### Set of tasks
- a) Please reproduce the Raspberry Pi WiFi thread from "Hi, is there" up to and including "bad and unstable.".
- b) Answer these questions using the Raspberry Pi WiFi thread:
(i) Which Resin OS version is running on the affected device?
(ii) How many times has the problem occurred within three weeks of deployment?
(iii) Which team is implementing the fix?

:: Selected excerpt ::

WiFi restart makes my Raspberry Pi3 device go offline until reboot

we are experiencing the same issue with one of our devices at Resin version OS 2.2.0+rev1 (prod) on RPI3. Bad connection quality at the clients site with wifi connectivity dropping every now and then. Only reboot is able to fix it after it runs into the described state of not being able to reconnect. Happened twice so far within 3 weeks of deployment

Hi, is there any news on the update?

Sorry to nag about this, but this issue is truly neckbreaking for us, we have multiple devices at partner locations and it’s sad to see some of them not come up after a wifi outage (due to a power outage or something else).

We have to call them and tell them they should restart the devices which makes us look bad and unstable.

Hi,

there’s a fix currently being implemented by the devices team. I’m reaching to the devices team to share more news as soon as possible.

:::
:: Records ::

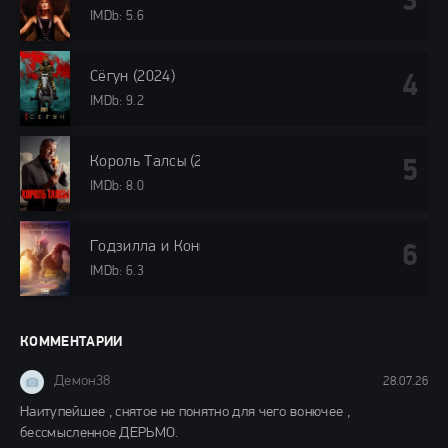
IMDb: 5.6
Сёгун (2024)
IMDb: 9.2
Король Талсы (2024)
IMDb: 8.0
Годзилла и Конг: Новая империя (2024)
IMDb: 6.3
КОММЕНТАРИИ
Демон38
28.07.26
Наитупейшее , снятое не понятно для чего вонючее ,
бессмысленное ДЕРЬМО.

:::
:: Records ::

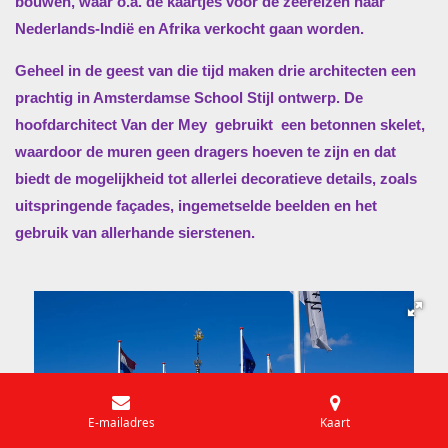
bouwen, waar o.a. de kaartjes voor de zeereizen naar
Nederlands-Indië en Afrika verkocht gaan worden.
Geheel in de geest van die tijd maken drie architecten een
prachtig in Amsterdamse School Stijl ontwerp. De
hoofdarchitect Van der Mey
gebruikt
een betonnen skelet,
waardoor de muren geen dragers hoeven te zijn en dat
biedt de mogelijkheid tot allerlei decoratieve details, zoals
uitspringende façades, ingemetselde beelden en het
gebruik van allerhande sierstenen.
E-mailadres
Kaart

:::

### Task-by-task answers
- a)
Hi, is there any news on the update?

Sorry to nag about this, but this issue is truly neckbreaking for us, we have multiple devices at partner locations and it’s sad to see some of them not come up after a wifi outage (due to a power outage or something else).

We have to call them and tell them they should restart the devices which makes us look bad and unstable.

- b)
(i) Resin OS 2.2.0+rev1 (prod)
(ii) Twice
(iii) The devices team